---------- Passage choisi ----------

Parmi les différents aciers, on a fait usage surtout de l’acier puddlé des fabriques d’Angleterre ou de France, de l’acier Bessemer, de l’acier Aboukoff (propre à la Russie), et en Prusse, de l’acier Krupp, le plus résistant de tous, mais dont le mode de préparation est le secret de M. Krupp, propriétaire de l’usine.

On se ferait difficilement une idée de la masse d’acier et des travaux mécaniques qui sont nécessaires pour la fabrication des canons de la nouvelle artillerie, destinés à lancer des projectiles de 100 à 200 kilogrammes. Il faut, après avoir coulé l’acier, le forer avec des instruments et un outillage particuliers, que l’usine de M. Krupp a rassemblés après des années des plus laborieux efforts. Les usines métallurgiques d’Angleterre sont également en mesure de travailler, à l’aide d’un outillage nouveau, ces énormes masses métalliques.

La résistance du métal était la première condition à obtenir pour confectionner les canons destinés à percer les murailles métalliques des navires, parce qu’ils devaient supporter l’effort d’énormes charges de poudre. Mais quelle était l’utilité de ces charges énormes de poudre ? C’est ce qu’il convient d’expliquer. Pour percer une cuirasse métallique, il faut donner au boulet une vitesse initiale considérable, et pour cela il faut le chasser par une grande quantité de gaz explosifs, autrement dit, augmenter la charge de poudre. Quand il n’est animé que d’une faible vitesse, un boulet n’agit qu’à la manière du bélier antique : il choque, il ébranle, mais il ne perce pas. Il peut causer, si sa masse est suffisante, de graves désordres contre la plaque d’un navire cuirassé, mais il est impuissant à la traverser de part en part. Au contraire, le boulet animé d’une très-grande vitesse initiale, agit à la manière d’un emporte-pièce. Tout le monde sait qu’en tirant une balle de fusil contre un carreau de vitre suspendu à un fil, on perce dans le verre un trou régulier, sans même causer aucune oscillation à cette sorte de pendule : la vitesse avec laquelle le projectile rencontre la surface du verre, explique cette perforation si nettement produite que les parties voisines n’en sont pas même ébranlées.

---------- Matériel fourni ----------

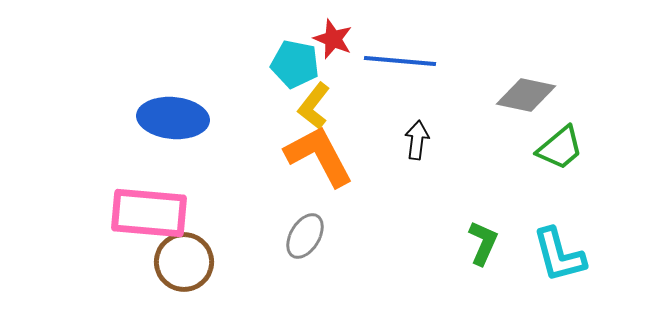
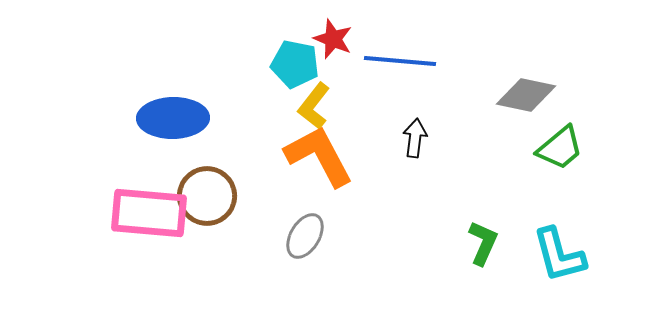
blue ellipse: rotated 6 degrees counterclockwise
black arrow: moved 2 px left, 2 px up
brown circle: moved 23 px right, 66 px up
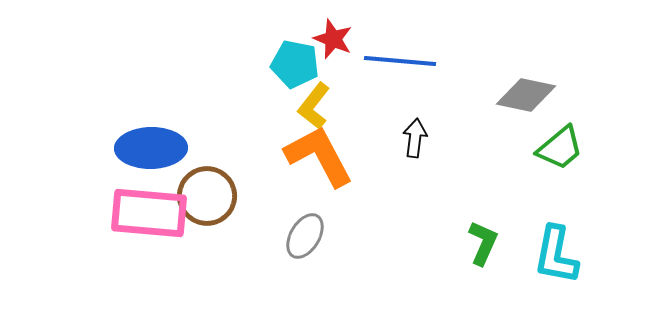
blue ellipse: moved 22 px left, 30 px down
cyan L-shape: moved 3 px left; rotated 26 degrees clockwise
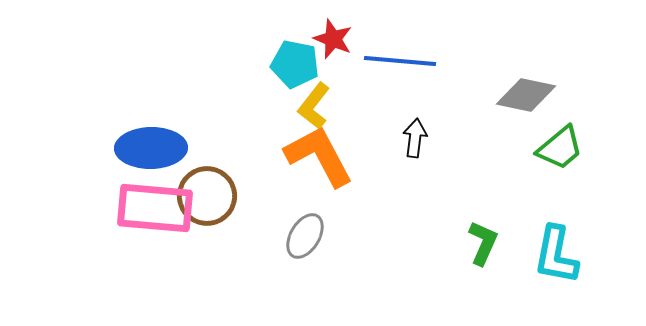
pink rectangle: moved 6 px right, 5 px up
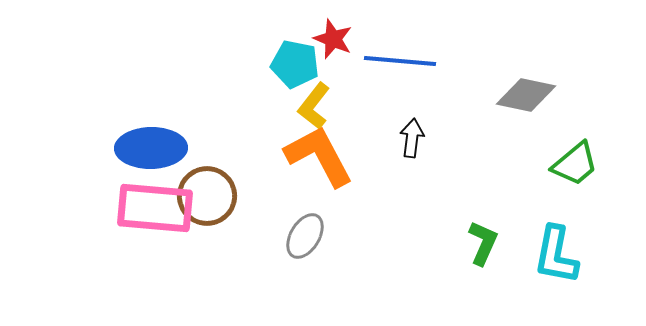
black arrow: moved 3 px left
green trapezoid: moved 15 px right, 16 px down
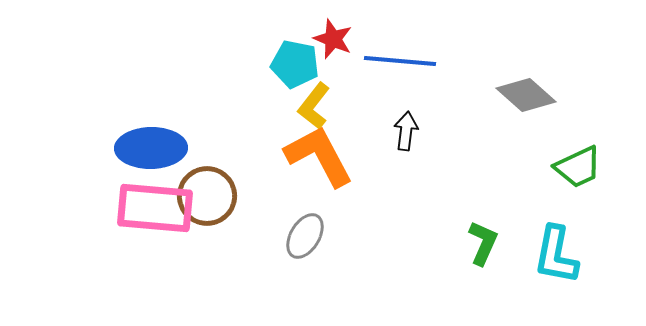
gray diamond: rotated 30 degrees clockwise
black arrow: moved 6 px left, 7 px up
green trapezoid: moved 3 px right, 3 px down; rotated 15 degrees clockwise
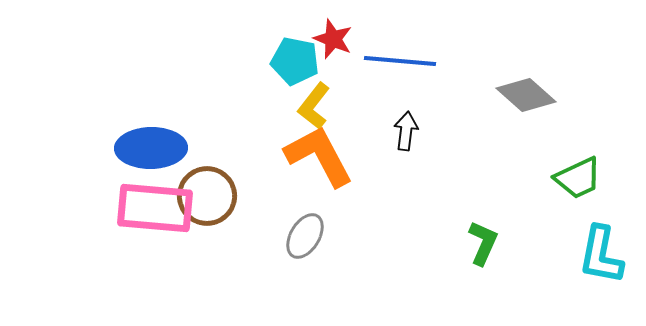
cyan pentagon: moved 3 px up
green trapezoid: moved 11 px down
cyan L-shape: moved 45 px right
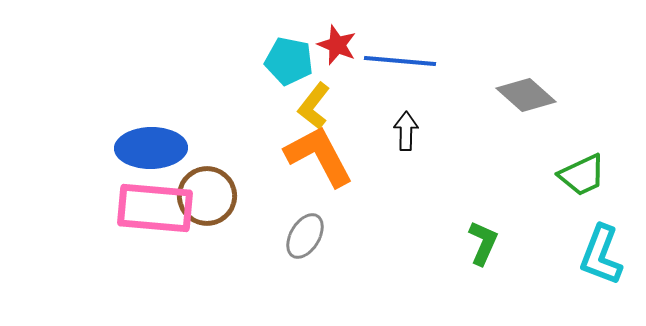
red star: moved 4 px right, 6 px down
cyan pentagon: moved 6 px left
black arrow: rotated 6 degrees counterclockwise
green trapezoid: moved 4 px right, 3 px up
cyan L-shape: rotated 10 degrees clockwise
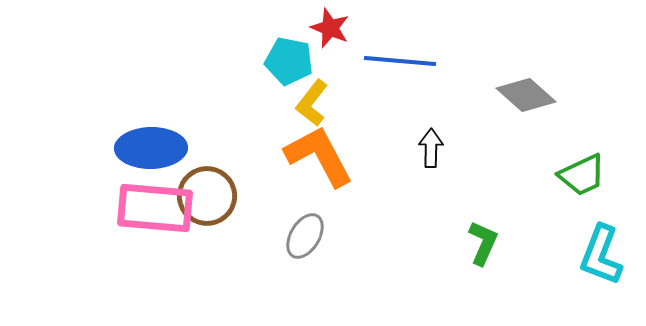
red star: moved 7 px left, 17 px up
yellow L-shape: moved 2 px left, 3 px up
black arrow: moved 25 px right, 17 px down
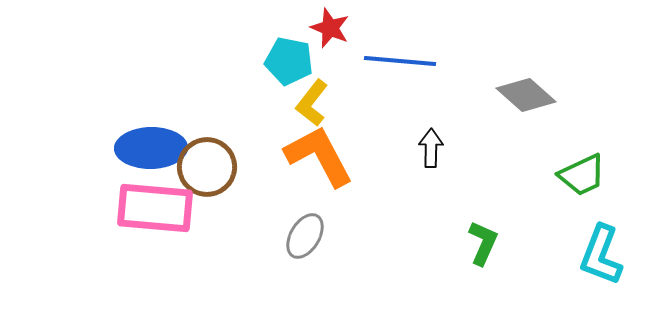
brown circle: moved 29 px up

----------

- Objectif -
D'après le passage choisi, quel acier est le plus résistant de tous ?

- Résultat de l'exercice -
L'acier Krupp, utilisé en Prusse.